Jenny said they didn't have any records to that effect, noting that Bill's will specifically left Nanette the Infiniti, not the Cadillac.
Nanette countered that she was the only one who ever drove the Cadillac—and, besides, Jenny
knew
it was Nanette's car.
“Well, no, I don't know,” Jenny said.
“You know your dad bought that car for me,” Nanette repeated, as if that would make it so.
“So it was his intention to leave it to you?”
Nanette said that was her impression. “I have the title that he signed that you guys were supposedly disputing, saying that I signed it myself.”
She said she'd faxed a copy of the title to the McLaughlins' attorney, but Jenny said he needed to see the original, because it hadn't been filed with the DMV.
Nanette had an excuse for everything. She said she didn't file it with the state because she wanted to talk to the McLaughlins first and went through her attorney so it wouldn't look “suspicious,” an odd choice of words. She also said she didn't file the DMV paperwork because Bill's insurance rates were one-third of hers.
Jenny countered that if it really was Nanette's car, didn't it make sense that she file the pink slip with the DMV?
“I didn't know he was going to die,” Nanette replied defiantly.
Moving on to the questionable bank checks the McLaughlins had been trying to discuss with Nanette, Jenny said, “If we have those analyzed, they're not from my dad's signature.”
“It
is
your dad's signature,” Nanette argued.
Asked when he'd signed them, Nanette was evasive. “Which one are you talking about, the big one?”
“Well, there's one for two hundred and fifty thousand dollars,” Jenny said, “and then there are a couple other ones where the signatures don't check out.”
Nanette claimed she often signed for Bill, with his permission. When Jenny expressed her skepticism, Nanette stood firm. “Oh yeah, I signed his name on many things.”
“Huh,” Jenny replied in disbelief. “He never let
us
do that.”
“Whenever he was out of town and something needed to be done, he told me to sign for him, and I've signed on so many things, you could be checking my signature against his.”
“So, did you sign his name, then, on that two-hundred-and-fifty-thousand-dollar check?” Jenny asked.
“No, I did not sign that one. He signed that one.”
Asked when, Nanette said there were so many checks that she wasn't sure, but she thought it was about a week before his death.
“Oh, really?” Jenny asked. “When did you put it through the bank?”
“Not until afterward, because it was supposed to go in the corporation, but I hadn't opened the checking account yet.”
“If it was supposed to go in the corporation, then why was it made out to Nanette Johnston Trust?”
“Because he had signed it and written it, then I went after he died, 'cause I hadn't made it. I had not opened that account yet. I wrote that part.”
“He signed a blank check for two hundred and fifty thousand dollars?”
Nanette proceeded to concoct a scenario where Bill was supposedly signing checks every week, leaving the rest blank for Nanette to fill in as she paid bills or transferred funds among his various accounts. They wrote so many checks, she said, that she and Bill had been in the process of setting up a system so she could wire transfer funds between accounts on her own.
When Jenny told Nanette that they'd already found a couple of checks where they'd noticed that the payee had been changed to Nanette's name, Nanette played ignorant.
::::
**Activities**
• A. In the passage about Nanette and Jenny, to whom was the check for two hundred and fifty thousand dollars made out?
• B. Continue the passage about Nanette and Jenny from its final sentence onward.
The items bear no relation to the passage about Nanette and Jenny.
::::
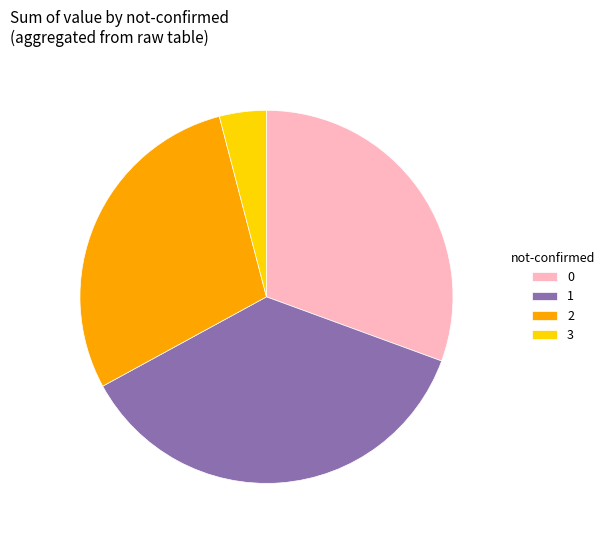

What is the ratio of the value at 2 to the value at 0?

0.9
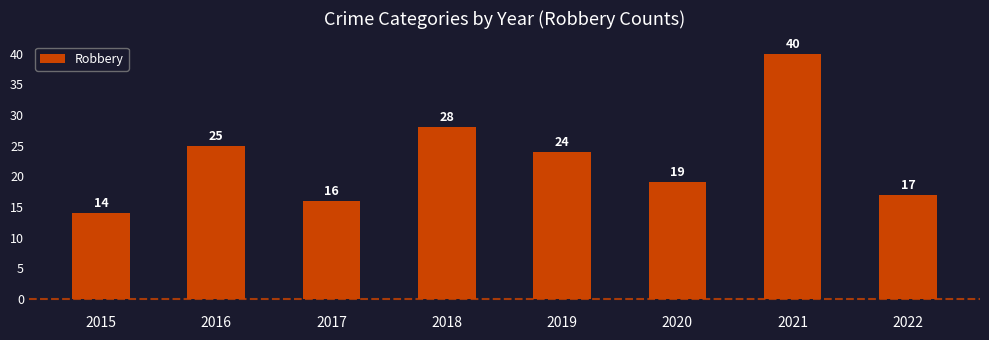

Rank the categories by value from lowest to highest.

2015, 2017, 2022, 2020, 2019, 2016, 2018, 2021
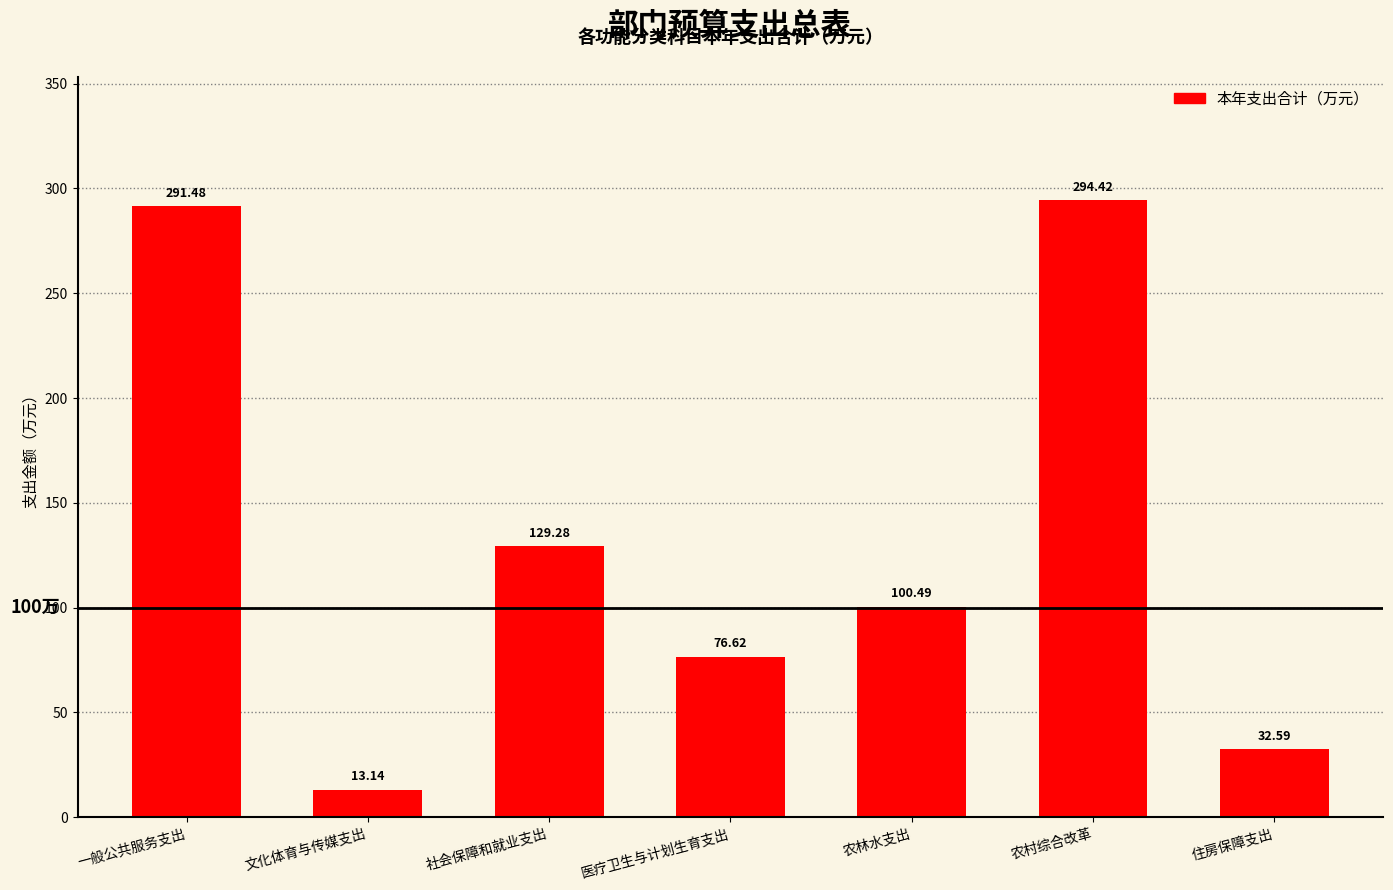

What is the sum of all values?

938.0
::::
**Your written answers**
• A. It was made out to the Nanette Johnston Trust.

• B.
“I don't know what you're talking about—on that you have to show me,” she said. “I can't remember every single thing. I signed so many things for him and I did tons of . . . that.”
Jenny said she also couldn't find any paperwork on the McDonald's or Burger King franchises that Nanette claimed they'd been thinking of buying. Furthermore, Jenny said, she'd never heard anything about those deals from her father.
Nanette replied that the paperwork was in those boxes in the Cadillac's trunk, which had since been confiscated by police. “So I have no idea where anything is now.” Besides, Nanette added rather cattily, “he doesn't tell you guys everything. We looked at many things. Every time, we . . . he told you something we were looking at, you always scoffed at it.”
As for Nanette's personal belongings in the Cadillac, Jenny said, Nanette could go to the NBPD station to pick them up. But Nanette wanted them brought to the Seashore house.
“Why can't you get it from the police station?” Jenny asked.
“Well, I'd rather not,” Nanette said, claiming that she was worried about theft. “There's a lot of expensive stuff in there.”
“The police station seems like a pretty good place to me,” Jenny retorted. “I mean, at least somebody will be there and your stuff is sure to be safe.”
Although Nanette claimed she was concerned her things would get stolen from the yard where they took the cars, it's more likely that she simply didn't want any more contact with police.
Once Nanette realized she wasn't going to get the Cadillac back, she started asking when she could get the Infiniti. Jenny explained that Dave Mitchell, Bill's friend and realtor in Las Vegas, was in a coma after having a heart attack, so they couldn't make the transfer at the moment.
Nanette volunteered to go to Las Vegas to get the car. “I have a key to the house, unless you changed the locks.”
But Jenny was one step ahead of her. “Yeah,” she said, “we changed the locks.”
CHAPTER 25
After determining that Nanette had stolen at least $497,000 from Bill McLaughlin's bank accounts by forging his name on fifteen checks, Detective Bill Hartford obtained an arrest warrant for grand theft and forgery, at 1:45
P.M.
on April 17, 1995.
Four hours later, a lieutenant, two detectives, and an officer arrested her at the Seashore Drive house. Taken to jail, she was held on $500,000 bail, a figure based on the amount she allegedly stole from Bill's accounts.
Searching her wallet, police found a State Farm Insurance check for $133, issued to Nanette Johnston and the McLaughlin Estate on April 6, 1995, along with $1,412 in cash. She also had an American Express corporate executive gold card, issued to Nanette Johnston and Bill Mac Development on March 3, 1995, and a regular American Express corporate card, issued in March 1994 to the same parties.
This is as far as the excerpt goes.